Search the records for the string "LIST", then copy each line that has it.

[Records contained in a dataset]
[Start of section]
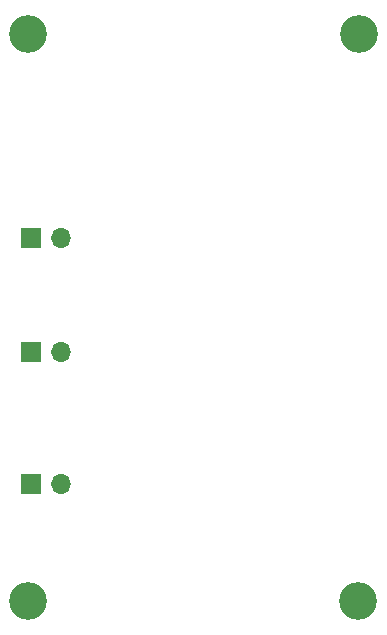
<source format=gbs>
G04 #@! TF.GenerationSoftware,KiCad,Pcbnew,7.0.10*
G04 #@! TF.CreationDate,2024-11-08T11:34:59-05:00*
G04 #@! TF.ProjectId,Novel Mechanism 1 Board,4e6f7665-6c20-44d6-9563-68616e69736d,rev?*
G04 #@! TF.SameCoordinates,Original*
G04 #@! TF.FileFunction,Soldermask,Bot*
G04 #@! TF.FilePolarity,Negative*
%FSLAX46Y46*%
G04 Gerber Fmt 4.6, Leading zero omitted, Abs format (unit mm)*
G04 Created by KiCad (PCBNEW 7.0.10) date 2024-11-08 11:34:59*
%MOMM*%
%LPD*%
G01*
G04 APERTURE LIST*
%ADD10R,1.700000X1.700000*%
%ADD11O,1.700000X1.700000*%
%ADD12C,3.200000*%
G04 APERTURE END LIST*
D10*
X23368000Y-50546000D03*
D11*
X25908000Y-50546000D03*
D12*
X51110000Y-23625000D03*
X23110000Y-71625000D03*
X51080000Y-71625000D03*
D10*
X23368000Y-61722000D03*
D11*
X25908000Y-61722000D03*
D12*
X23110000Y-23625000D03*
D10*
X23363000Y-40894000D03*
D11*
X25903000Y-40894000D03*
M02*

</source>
[End of section]
[Start of section]
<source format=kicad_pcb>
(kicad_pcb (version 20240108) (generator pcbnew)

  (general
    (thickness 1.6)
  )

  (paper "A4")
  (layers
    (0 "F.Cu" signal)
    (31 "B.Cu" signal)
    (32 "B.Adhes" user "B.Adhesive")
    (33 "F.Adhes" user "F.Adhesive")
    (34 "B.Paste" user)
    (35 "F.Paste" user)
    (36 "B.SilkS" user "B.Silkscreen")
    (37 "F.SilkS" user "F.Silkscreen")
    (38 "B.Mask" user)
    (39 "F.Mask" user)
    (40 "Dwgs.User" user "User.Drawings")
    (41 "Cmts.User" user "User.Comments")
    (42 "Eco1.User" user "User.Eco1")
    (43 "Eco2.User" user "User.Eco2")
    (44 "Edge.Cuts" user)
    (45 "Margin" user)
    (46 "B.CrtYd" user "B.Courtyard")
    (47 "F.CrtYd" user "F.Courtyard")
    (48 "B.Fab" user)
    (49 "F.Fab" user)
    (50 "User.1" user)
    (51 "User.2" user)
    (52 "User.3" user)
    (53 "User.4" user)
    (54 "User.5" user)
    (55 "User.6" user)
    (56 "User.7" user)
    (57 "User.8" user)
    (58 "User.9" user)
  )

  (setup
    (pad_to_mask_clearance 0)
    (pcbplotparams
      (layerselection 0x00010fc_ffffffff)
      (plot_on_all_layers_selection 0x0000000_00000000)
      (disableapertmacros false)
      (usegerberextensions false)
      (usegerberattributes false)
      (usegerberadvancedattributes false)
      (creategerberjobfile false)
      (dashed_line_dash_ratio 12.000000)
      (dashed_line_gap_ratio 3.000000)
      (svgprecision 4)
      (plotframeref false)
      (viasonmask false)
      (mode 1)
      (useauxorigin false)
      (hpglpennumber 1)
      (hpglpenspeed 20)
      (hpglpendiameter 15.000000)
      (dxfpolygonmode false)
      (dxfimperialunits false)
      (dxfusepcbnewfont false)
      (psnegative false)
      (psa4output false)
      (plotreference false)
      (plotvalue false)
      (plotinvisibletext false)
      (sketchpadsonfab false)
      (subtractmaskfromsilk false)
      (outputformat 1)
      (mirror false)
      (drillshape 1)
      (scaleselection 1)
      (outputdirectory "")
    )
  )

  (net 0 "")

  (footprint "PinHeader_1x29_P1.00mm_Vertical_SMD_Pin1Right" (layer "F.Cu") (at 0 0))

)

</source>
[End of section]
_WRITTEN SOLUTION_.
G04 APERTURE LIST*
G04 APERTURE END LIST*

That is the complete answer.